EXERCISE DESCRIPTION: In the listing that follows, count the lines that include "worn", and answer with the total alone.

★ ★ ★ ★

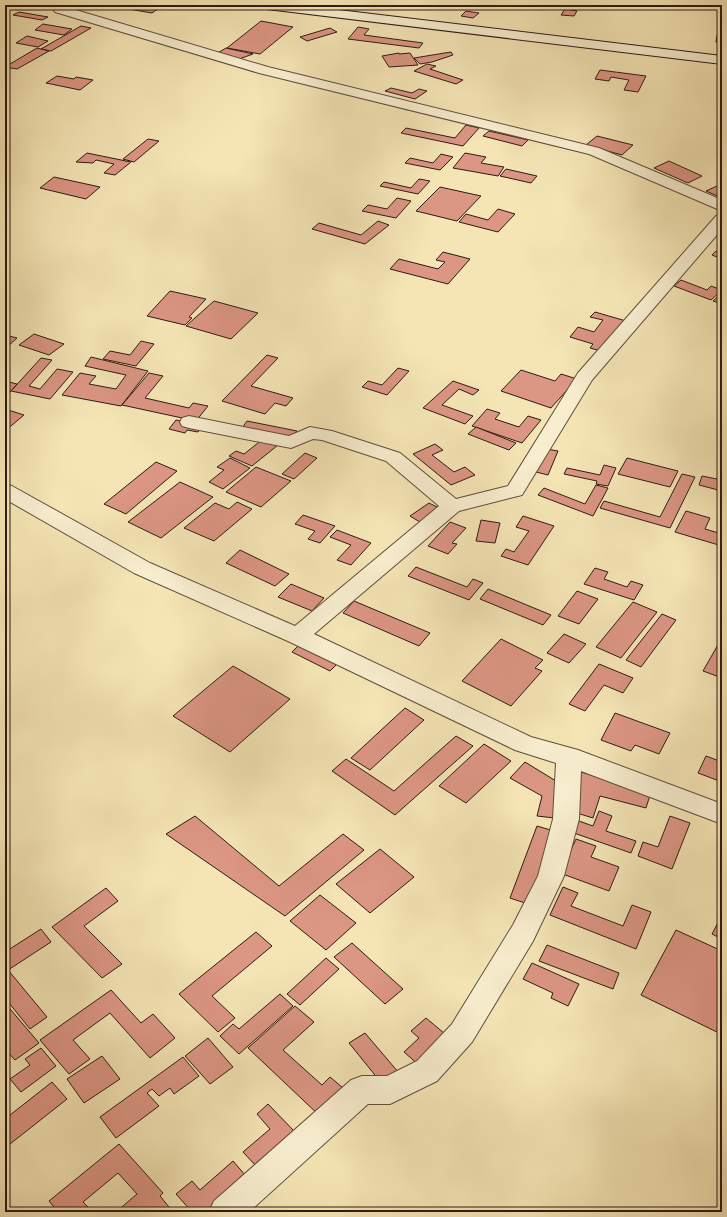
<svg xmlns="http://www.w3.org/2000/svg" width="727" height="1217" viewBox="0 0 727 1217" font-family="'IM FELL Double Pica',serif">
  <rect width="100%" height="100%" fill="#f5e5b5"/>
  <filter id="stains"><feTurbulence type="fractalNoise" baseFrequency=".005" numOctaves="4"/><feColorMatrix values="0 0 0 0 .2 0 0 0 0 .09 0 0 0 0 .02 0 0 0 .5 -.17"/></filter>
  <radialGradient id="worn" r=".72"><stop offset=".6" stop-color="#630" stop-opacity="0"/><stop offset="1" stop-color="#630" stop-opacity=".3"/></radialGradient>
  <!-- building -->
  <g fill="#dc9684" stroke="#2d1b12">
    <polygon points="105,5 142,5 159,8 152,13"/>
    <polygon points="565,9 577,11 574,16 561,15"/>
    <polygon points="466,11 479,13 473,18 461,16"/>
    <polygon points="19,12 48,17 42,20 13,15"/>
    <polygon points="261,21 293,27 260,54 227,48"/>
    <polygon points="43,24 72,29 64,35 35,30"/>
    <polygon points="81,26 91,28 51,51 41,49"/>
    <polygon points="358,27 369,29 364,35 423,43 419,48 348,39"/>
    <polygon points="330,28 337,32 307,41 300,37"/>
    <polygon points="717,35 722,36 722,43 716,42"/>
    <polygon points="27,36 48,41 38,47 16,43"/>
    <polygon points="37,48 49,51 17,69 5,67"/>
    <polygon points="226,48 253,54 239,59 216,54"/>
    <polygon points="451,52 453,55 432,62 420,64 414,58"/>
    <polygon points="399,53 399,54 410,53 418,65 389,67 382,56"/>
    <polygon points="427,64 436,66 430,69 463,80 456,84 414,71"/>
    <polygon points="600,70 646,76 638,92 624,90 629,80 611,77 609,81 595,79"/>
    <polygon points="57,76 74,79 76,77 93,80 80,90 46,83"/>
    <polygon points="391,88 412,93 419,89 427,91 415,99 385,91"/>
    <polygon points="466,125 479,128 463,146 401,133 406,128 455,138"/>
    <polygon points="489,131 528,140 522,146 483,136"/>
    <polygon points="597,136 633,145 622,155 586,145"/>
    <polygon points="148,139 159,141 134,162 123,159"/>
    <polygon points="87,153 131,162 115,175 104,173 114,164 96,160 93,163 76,162"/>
    <polygon points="465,153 486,157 481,163 504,167 498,176 453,168"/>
    <polygon points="441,154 453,157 440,170 405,163 410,158 433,163"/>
    <polygon points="669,161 702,176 688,183 654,168"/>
    <polygon points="506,169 537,176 531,183 500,176"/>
    <polygon points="54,177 100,187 86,199 40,188"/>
    <polygon points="419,179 430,181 418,194 380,186 384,182 411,188"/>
    <polygon points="717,186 722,188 722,198 706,191"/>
    <polygon points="440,187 481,196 457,221 416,211"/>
    <polygon points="397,198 411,201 396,218 362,211 368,205 387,209"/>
    <polygon points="498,209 515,214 498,232 459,222 466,214 488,220"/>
    <polygon points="378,221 389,225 365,244 312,229 319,223 361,235"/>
    <polygon points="716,251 722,253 722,259 712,255"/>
    <polygon points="443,252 470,259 448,284 390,269 399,259 438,269 445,262 436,260"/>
    <polygon points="681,280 707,290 711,286 722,290 711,300 674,286"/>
    <polygon points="170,291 206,299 189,317 192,318 185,325 147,316"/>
    <polygon points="722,293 722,304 713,301"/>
    <polygon points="214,301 258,313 231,339 186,326"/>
    <polygon points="595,312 626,321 601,351 590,348 593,344 570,337 578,327 594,332 603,320 590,317"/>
    <polygon points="34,334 64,344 49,355 19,345"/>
    <polygon points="5,335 17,338 5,349"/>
    <polygon points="141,341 154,344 136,366 103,359 110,351 130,355"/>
    <polygon points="267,355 278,358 251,386 293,398 286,406 275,403 265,414 222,401"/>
    <polygon points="91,357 148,371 121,406 62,395 80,373 96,376 89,384 116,389 126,375 85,366"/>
    <polygon points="41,358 52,360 29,386 40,389 57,369 73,372 50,399 11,391"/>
    <polygon points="398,368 409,371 387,395 362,387 368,381 382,385"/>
    <polygon points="521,370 555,381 561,374 577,379 551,408 501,391"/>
    <polygon points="149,373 163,376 145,398 189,408 193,403 208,406 196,421 122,405"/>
    <polygon points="5,381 17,384 10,392 5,391"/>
    <polygon points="453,381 479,390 473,395 459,389 442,405 473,416 465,424 423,408"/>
    <polygon points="5,409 24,415 5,431"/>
    <polygon points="487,409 500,413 495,419 519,427 528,416 541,420 522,443 472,426"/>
    <polygon points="176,420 203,426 198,432 187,430 185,433 169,429"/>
    <polygon points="247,421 297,431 292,438 242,428"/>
    <polygon points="476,427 516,443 509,450 468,434"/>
    <polygon points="263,439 278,445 252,466 229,456 236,451 244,454"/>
    <polygon points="435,444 443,450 432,455 454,472 465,467 475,475 451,485 413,454"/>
    <polygon points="547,449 558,451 548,475 536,472"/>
    <polygon points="305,453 317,458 294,479 282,474"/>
    <polygon points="230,458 250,468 223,489 209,482 224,470 217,467"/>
    <polygon points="627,458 678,471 670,487 618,474"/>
    <polygon points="156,462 177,471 126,514 104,504"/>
    <polygon points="604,465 616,468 608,486 596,484 597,481 564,474 567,468 600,475"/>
    <polygon points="256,467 291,481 261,507 226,492"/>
    <polygon points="682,474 695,477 670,528 600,508 604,501 660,517"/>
    <polygon points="702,476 722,480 722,491 699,485"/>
    <polygon points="180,482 213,497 161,538 128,522"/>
    <polygon points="596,485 608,488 593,516 538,495 544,488 585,504"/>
    <polygon points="237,502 252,509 214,541 184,528 215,503 229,509"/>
    <polygon points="429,503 439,508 420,522 410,516"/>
    <polygon points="686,511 710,518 705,529 722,534 722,546 675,532"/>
    <polygon points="303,515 335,526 320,543 308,539 315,531 295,524"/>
    <polygon points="523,516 554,526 528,565 501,556 506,549 514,552 529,531 516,527"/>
    <polygon points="481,520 500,523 495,543 476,541"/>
    <polygon points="450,522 466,528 452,543 457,544 448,554 428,546"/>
    <polygon points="337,530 371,543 351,565 337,560 351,545 330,537"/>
    <polygon points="240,550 289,574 275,586 226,563"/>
    <polygon points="416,567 467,587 473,579 483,583 469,600 408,576"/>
    <polygon points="595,568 608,572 604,579 627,587 631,581 643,585 634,600 584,584"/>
    <polygon points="291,584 324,598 312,611 278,597"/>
    <polygon points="488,589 551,615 543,625 480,599"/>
    <polygon points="577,591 598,599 579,624 558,616"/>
    <polygon points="354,601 430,633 419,646 343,613"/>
    <polygon points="633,602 657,612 621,658 596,647"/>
    <polygon points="662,614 676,620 641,667 626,660"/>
    <polygon points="564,634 586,644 569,663 547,653"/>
    <polygon points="501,639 543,660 535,668 542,671 511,706 462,681"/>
    <polygon points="303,641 341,660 330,671 292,652"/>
    <polygon points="719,643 722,644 722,678 703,671"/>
    <polygon points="599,664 633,678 623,693 604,685 585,711 569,704"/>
    <polygon points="233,666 290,699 230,752 173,716"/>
    <polygon points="405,708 424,720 370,770 351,758"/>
    <polygon points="615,713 670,733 659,754 635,745 631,751 601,740"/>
    <polygon points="456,736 473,746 395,815 332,771 346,759 394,791"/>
    <polygon points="484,744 511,761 466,803 439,786"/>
    <polygon points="706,756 722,762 722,782 698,773"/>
    <polygon points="525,762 556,781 563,819 537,816 542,796 510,778"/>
    <polygon points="581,772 651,792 646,808 600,796 593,818 567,810"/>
    <polygon points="599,811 612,816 606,831 636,841 631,853 571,832 576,820 593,826"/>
    <polygon points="195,816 279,886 343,834 364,850 285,916 166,834"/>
    <polygon points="670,816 690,823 672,869 638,856 643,842 658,847"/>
    <polygon points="537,826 554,831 528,904 510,898"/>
    <polygon points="576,839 596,846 591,857 619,867 609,891 560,873"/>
    <polygon points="380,849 414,877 370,913 336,884"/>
    <polygon points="563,887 578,893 571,906 623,926 632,905 651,912 636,949 550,915"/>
    <polygon points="106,888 118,901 84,926 122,964 102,978 52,927"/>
    <polygon points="320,895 356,923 326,950 290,921"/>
    <polygon points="721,917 722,918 722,939 712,934"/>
    <polygon points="41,929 51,942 8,970 47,1017 30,1029 5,998 5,952"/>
    <polygon points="676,930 722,951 721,1034 641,995"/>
    <polygon points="256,932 272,946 212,996 235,1018 218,1032 179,994"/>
    <polygon points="352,943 403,989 385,1004 334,957"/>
    <polygon points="547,945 619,973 613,989 539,961"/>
    <polygon points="326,958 339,969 300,1005 287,994"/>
    <polygon points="532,963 579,984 568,1006 551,998 553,993 523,979"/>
    <polygon points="111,990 141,1023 153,1014 175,1038 150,1058 110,1013 73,1040 90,1059 69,1074 40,1040"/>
    <polygon points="280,994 293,1006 239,1054 220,1036 233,1024 239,1029"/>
    <polygon points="5,1003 39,1043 15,1060 5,1049"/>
    <polygon points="295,1006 314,1022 283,1050 322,1085 330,1077 348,1092 321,1117 248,1048"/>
    <polygon points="426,1018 451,1039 421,1067 404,1052 419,1038 411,1031"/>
    <polygon points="365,1033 399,1073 383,1085 349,1043"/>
    <polygon points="208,1038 233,1067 210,1084 185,1056"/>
    <polygon points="41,1048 56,1066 21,1092 10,1079 30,1065 25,1059"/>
    <polygon points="102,1056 120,1079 84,1103 67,1079"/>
    <polygon points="183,1057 199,1076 174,1094 170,1088 159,1096 152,1089 147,1093 159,1106 116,1138 100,1117"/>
    <polygon points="52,1082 67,1099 5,1148 5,1119"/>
    <polygon points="268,1104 295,1132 256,1166 243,1152 270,1129 257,1114"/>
    <polygon points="119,1144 163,1193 160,1196 169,1207 163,1212 116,1212 137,1194 118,1173 83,1202 91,1210 88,1212 58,1212 49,1201"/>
    <polygon points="233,1161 246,1176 206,1212 192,1212 176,1194 192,1181 200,1190"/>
  </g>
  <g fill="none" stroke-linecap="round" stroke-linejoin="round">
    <!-- minor casing -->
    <g stroke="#5f4e3b" stroke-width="2">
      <g id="minor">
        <polygon points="57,5 72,5 69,8 268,67 599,148 722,200 722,211 589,154 259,73 55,12 53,9"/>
        <polygon points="722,214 722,229 592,380 522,495 459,511 314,634 531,737 578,750 722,804 722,824 581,771 579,819 564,876 533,941 472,1042 437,1081 390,1104 368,1104 249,1212 209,1212 214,1201 351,1080 362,1076 387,1076 417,1061 452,1024 513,925 538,876 553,819 556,763 515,750 290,642 134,573 5,499 5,484 12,486 150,563 295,626 439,506 386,461 322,440 313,439 291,448 189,428 182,426 180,422 182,418 189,416 289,436 310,427 332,431 400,453 456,499 508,486 578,373 716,216"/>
      </g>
    </g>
    <!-- secondary casing -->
    <g stroke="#2d1b12" stroke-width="2">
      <polygon id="secondary" points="261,5 297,5 722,56 722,64 267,9 263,8"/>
    </g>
    <!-- minor -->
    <use href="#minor" fill="#f8eecf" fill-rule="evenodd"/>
    <!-- secondary -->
    <use href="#secondary" fill="#f8eecf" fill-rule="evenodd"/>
  </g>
  <!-- margin -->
  <rect width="727" height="1217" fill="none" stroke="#f5e5b5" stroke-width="20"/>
  <rect x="6" y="6" width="715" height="1205" fill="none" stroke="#2d1b12" stroke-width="2"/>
  <rect x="10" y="10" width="707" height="1197" fill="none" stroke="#2d1b12"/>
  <rect width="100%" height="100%" filter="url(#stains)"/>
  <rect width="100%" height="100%" fill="url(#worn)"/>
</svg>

★ ★ ★ ★

EXERCISE OUTPUT: 2